When comparing the top 25 stations, it appears that DUDLEY STATION is the most popular station in all ridership scenarios. This makes sense, as DUDLEY STATION connects 17 MBTA bus routes. HAYMARKET, ASHMONT, and FOREST HILLS Stations are also consistent in their positions as popular stations for boardings and alightings since they have multiple connections to other bus stops. I would have expected N QUINCY STATION and LECHMERE STATION to have increased in ridership from 2017 to 2018 due to construction on Wollaston Station and the Green Line Extension Project. However, the positions of those two subway stations have not noticeably changed. From 2017 to 2018, N QUINCY STATION rose from the top 25th to the 24th and LECHMERE STATION from the top 10th to the 9th, for stations with the most boardings.
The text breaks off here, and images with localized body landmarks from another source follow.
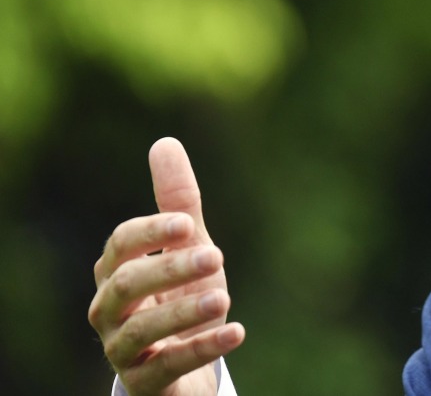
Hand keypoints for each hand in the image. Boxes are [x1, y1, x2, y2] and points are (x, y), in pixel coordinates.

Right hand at [89, 138, 245, 395]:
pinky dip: (201, 348)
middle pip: (125, 286)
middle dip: (169, 268)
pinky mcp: (143, 382)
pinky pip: (166, 368)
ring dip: (182, 313)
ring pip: (140, 331)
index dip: (150, 233)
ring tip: (224, 298)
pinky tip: (237, 332)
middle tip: (216, 256)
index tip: (189, 223)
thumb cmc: (179, 296)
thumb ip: (177, 202)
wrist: (181, 366)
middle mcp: (109, 311)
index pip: (120, 246)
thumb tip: (164, 142)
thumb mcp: (186, 249)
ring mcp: (121, 350)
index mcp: (115, 272)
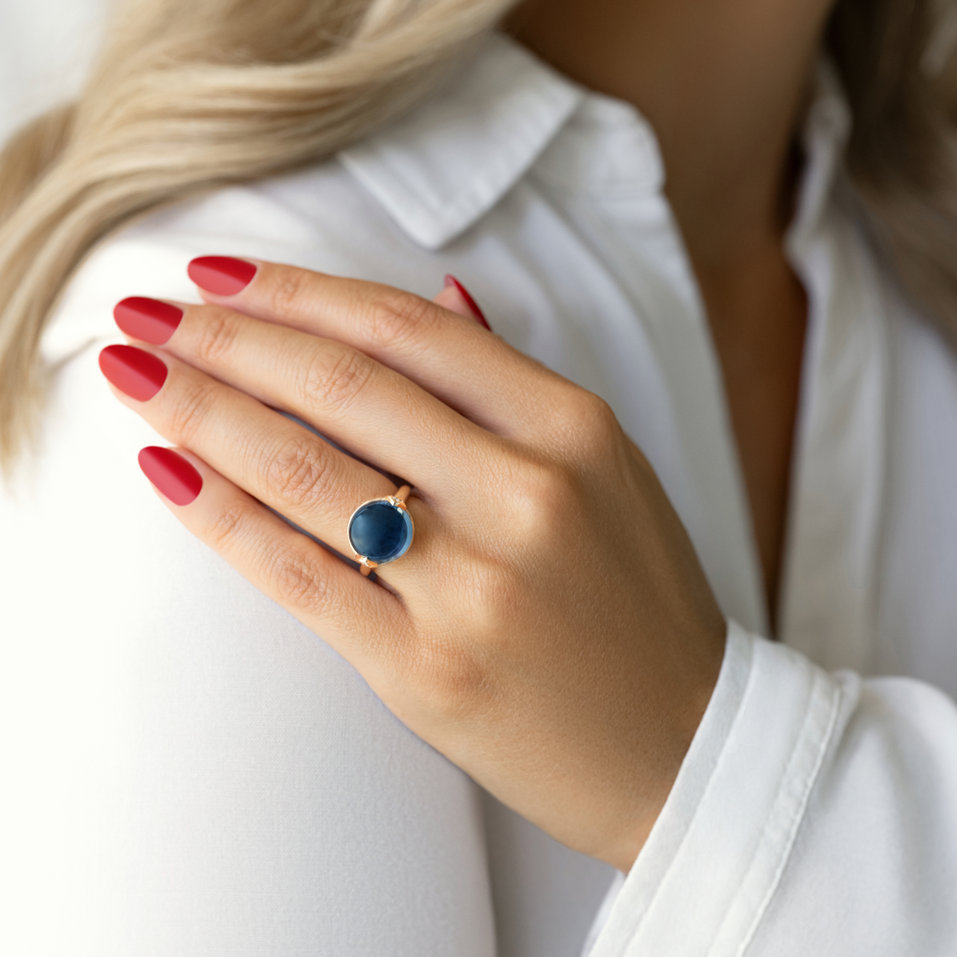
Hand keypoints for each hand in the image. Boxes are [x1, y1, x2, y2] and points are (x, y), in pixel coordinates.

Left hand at [99, 256, 726, 872]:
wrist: (681, 742)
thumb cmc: (639, 601)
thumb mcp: (607, 470)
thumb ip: (516, 384)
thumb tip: (444, 294)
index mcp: (573, 429)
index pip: (409, 331)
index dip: (300, 292)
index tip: (219, 277)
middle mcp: (525, 493)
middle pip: (344, 387)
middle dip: (227, 339)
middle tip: (148, 314)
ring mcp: (474, 585)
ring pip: (306, 472)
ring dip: (202, 412)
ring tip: (137, 377)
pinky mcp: (426, 668)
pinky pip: (299, 575)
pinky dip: (222, 518)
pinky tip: (169, 472)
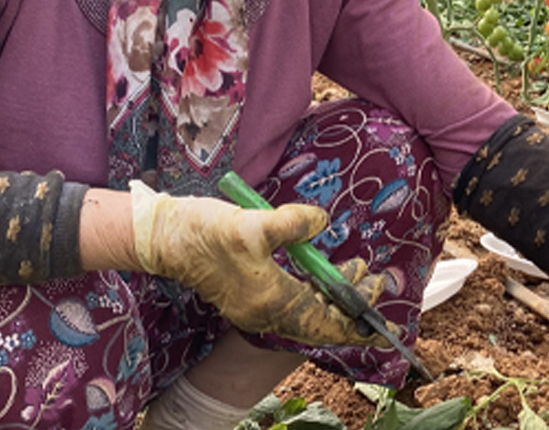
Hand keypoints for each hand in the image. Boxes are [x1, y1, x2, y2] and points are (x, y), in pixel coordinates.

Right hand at [129, 181, 390, 346]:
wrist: (164, 237)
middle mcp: (265, 312)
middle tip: (375, 277)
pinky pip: (292, 300)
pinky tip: (322, 268)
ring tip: (356, 267)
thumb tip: (321, 222)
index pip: (325, 325)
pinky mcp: (248, 295)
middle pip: (320, 319)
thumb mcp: (254, 222)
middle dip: (351, 302)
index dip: (358, 325)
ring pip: (307, 309)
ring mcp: (255, 306)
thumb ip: (294, 224)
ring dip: (333, 292)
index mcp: (271, 301)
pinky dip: (314, 288)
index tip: (384, 325)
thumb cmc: (206, 231)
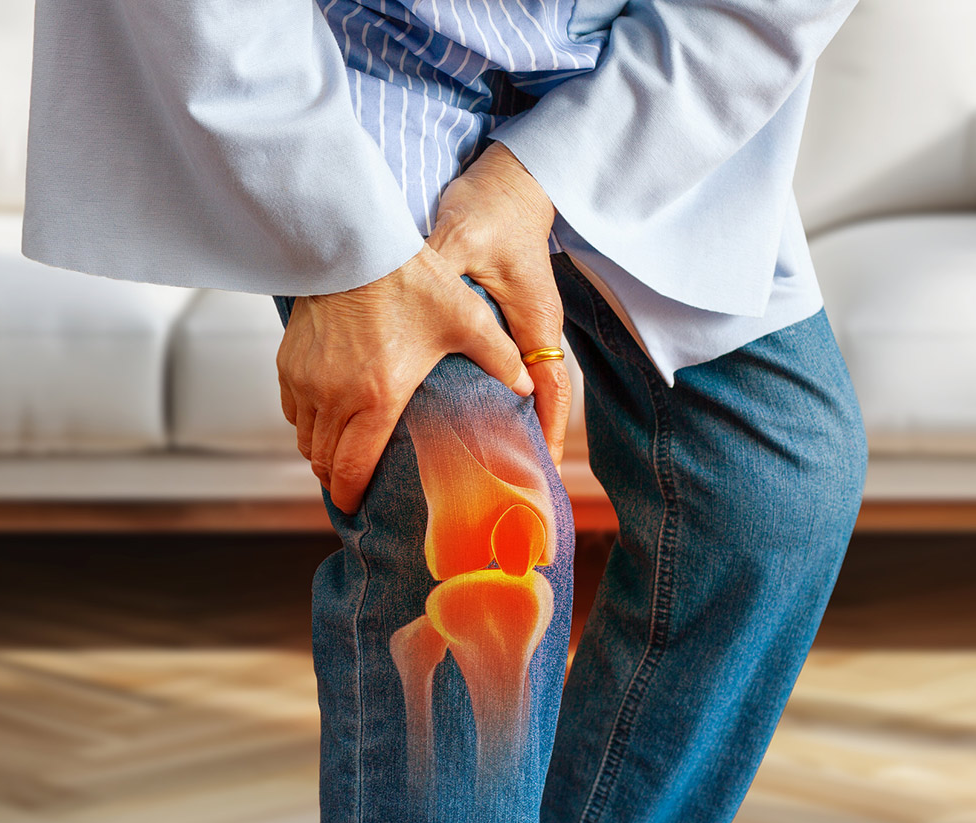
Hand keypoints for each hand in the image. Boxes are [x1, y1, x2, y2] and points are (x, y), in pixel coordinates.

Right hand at [277, 242, 534, 514]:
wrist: (357, 244)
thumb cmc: (411, 281)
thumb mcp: (467, 320)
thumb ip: (500, 358)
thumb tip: (528, 386)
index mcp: (376, 398)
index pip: (353, 469)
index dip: (352, 495)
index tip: (356, 507)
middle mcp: (334, 397)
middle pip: (323, 462)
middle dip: (335, 480)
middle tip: (350, 487)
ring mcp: (306, 380)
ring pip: (304, 438)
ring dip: (320, 453)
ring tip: (339, 457)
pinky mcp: (289, 360)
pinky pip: (291, 409)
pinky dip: (305, 422)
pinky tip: (324, 417)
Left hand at [427, 140, 571, 468]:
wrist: (507, 183)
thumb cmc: (492, 209)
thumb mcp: (464, 240)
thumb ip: (445, 276)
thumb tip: (424, 307)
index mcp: (535, 320)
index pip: (551, 387)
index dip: (549, 431)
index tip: (542, 470)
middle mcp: (533, 330)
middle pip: (537, 400)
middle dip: (525, 443)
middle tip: (505, 485)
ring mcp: (521, 328)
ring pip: (518, 389)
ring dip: (506, 425)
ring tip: (481, 468)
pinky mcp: (503, 322)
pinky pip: (499, 371)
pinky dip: (487, 400)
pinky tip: (457, 420)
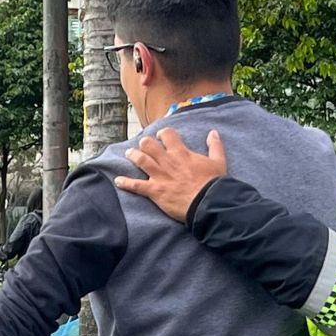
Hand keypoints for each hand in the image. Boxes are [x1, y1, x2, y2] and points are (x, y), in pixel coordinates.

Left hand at [114, 128, 229, 223]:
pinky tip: (118, 181)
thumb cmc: (213, 183)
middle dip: (144, 143)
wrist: (207, 202)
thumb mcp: (218, 161)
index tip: (161, 136)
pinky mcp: (155, 191)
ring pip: (140, 160)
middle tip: (143, 145)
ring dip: (133, 155)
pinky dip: (125, 183)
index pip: (167, 135)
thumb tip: (213, 133)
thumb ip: (215, 146)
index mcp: (181, 153)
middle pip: (149, 145)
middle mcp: (168, 161)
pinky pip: (136, 185)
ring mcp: (159, 176)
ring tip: (128, 154)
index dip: (163, 133)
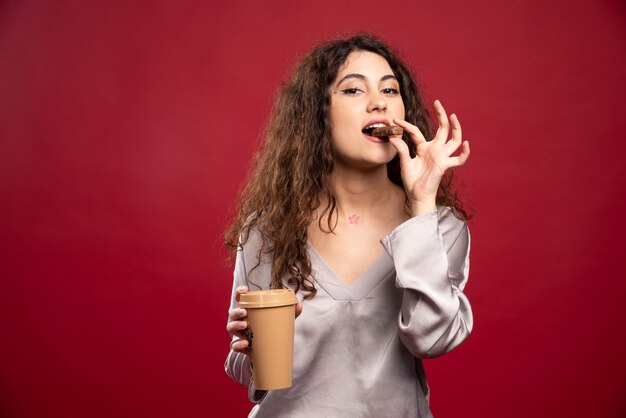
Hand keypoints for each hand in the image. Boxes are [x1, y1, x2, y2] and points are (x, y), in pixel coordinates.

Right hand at [227, 285, 303, 354]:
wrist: (268, 348)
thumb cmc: (271, 327)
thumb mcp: (280, 318)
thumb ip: (289, 311)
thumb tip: (299, 304)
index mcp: (248, 309)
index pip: (240, 298)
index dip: (239, 292)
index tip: (244, 290)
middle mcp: (240, 319)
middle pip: (233, 313)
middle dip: (237, 312)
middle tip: (244, 312)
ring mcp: (239, 333)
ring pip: (231, 328)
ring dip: (236, 326)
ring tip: (245, 326)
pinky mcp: (241, 346)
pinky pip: (235, 345)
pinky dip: (238, 345)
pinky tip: (245, 344)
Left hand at [389, 100, 469, 215]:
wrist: (416, 195)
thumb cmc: (412, 180)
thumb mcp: (404, 162)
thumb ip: (401, 148)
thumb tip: (391, 136)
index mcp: (424, 148)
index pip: (416, 132)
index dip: (405, 126)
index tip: (395, 120)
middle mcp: (435, 149)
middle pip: (442, 129)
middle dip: (441, 115)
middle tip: (438, 102)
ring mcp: (441, 156)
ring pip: (454, 139)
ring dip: (456, 128)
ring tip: (453, 116)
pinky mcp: (445, 165)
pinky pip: (459, 159)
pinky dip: (465, 153)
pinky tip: (466, 144)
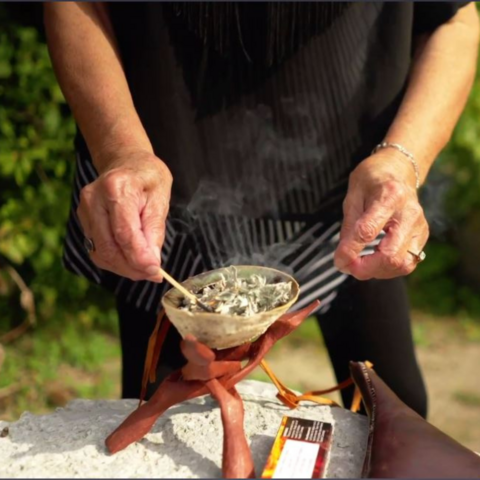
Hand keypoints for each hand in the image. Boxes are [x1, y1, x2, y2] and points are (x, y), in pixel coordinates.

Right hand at [77, 149, 171, 280]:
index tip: (156, 272)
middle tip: (154, 274)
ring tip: (146, 268)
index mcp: (116, 188)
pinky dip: (116, 261)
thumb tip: (152, 263)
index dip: (140, 258)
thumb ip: (155, 230)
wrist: (127, 162)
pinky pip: (97, 250)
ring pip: (101, 253)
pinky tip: (132, 260)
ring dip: (125, 268)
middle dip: (133, 267)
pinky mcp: (83, 220)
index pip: (124, 233)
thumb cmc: (148, 178)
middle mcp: (93, 199)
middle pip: (109, 247)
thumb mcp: (161, 198)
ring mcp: (84, 210)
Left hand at [334, 150, 428, 279]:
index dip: (351, 251)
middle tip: (347, 266)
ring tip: (359, 264)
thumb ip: (348, 228)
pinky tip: (373, 261)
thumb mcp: (353, 196)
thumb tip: (343, 259)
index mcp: (389, 196)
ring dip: (377, 271)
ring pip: (402, 264)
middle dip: (366, 268)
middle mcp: (409, 213)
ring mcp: (420, 226)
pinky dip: (387, 269)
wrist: (399, 169)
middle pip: (391, 255)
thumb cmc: (372, 180)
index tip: (338, 261)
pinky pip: (407, 263)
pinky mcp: (423, 236)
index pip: (368, 231)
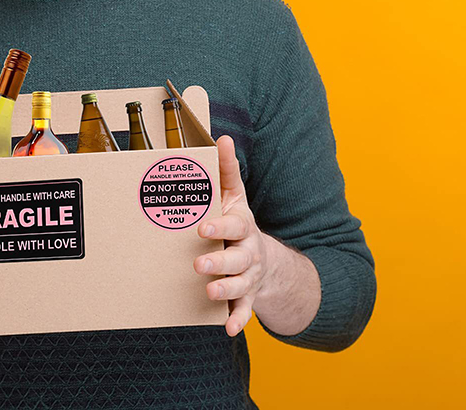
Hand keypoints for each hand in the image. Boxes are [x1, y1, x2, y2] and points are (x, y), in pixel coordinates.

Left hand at [194, 135, 268, 336]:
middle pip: (237, 258)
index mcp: (242, 225)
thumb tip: (222, 137)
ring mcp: (250, 275)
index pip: (233, 225)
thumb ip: (226, 169)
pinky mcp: (248, 296)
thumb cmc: (237, 221)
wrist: (266, 258)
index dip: (219, 226)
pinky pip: (245, 310)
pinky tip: (227, 329)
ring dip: (225, 289)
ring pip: (240, 284)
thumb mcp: (234, 195)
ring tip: (209, 292)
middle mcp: (248, 251)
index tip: (202, 228)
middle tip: (199, 265)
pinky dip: (238, 319)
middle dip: (219, 262)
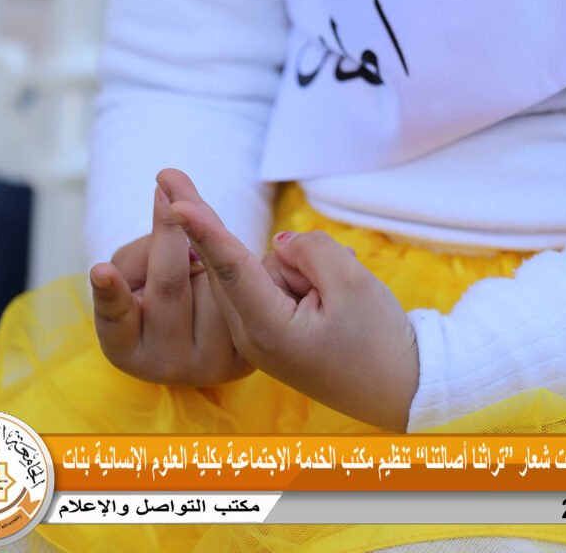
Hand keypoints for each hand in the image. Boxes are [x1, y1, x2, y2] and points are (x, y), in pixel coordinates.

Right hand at [89, 179, 252, 386]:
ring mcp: (206, 366)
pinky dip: (233, 266)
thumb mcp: (140, 274)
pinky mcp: (243, 357)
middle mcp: (164, 365)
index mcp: (125, 349)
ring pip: (211, 282)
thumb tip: (172, 196)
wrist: (210, 326)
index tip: (101, 270)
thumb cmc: (160, 290)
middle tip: (168, 186)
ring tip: (196, 258)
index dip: (109, 292)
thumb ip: (150, 244)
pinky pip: (242, 290)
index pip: (114, 317)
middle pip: (168, 284)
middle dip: (169, 232)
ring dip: (204, 252)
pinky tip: (231, 272)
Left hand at [161, 169, 419, 429]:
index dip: (203, 230)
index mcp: (268, 328)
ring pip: (265, 268)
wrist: (398, 390)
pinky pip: (277, 282)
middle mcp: (251, 333)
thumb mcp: (352, 283)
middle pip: (239, 262)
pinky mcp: (271, 330)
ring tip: (340, 301)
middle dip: (230, 232)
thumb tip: (280, 246)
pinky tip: (334, 298)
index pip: (230, 267)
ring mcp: (258, 335)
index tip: (174, 202)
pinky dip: (304, 277)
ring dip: (300, 268)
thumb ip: (310, 250)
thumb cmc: (378, 342)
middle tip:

On a different note, overall average ridership seems to have increased between the years. The number of average boardings and alightings at DUDLEY STATION approaches 5000 as of 2018. It’s possible that when Wollaston Station was still under construction, people would take other buses located nearby Quincy Center and North Quincy Stations, since the bus is generally cheaper than subway. Buses might also be taken in the case of fully saturated subway cars, e.g. 8 AM at North Quincy Station. So, people can still take alternate routes, whether it be to JFK/UMASS or Braintree, etc.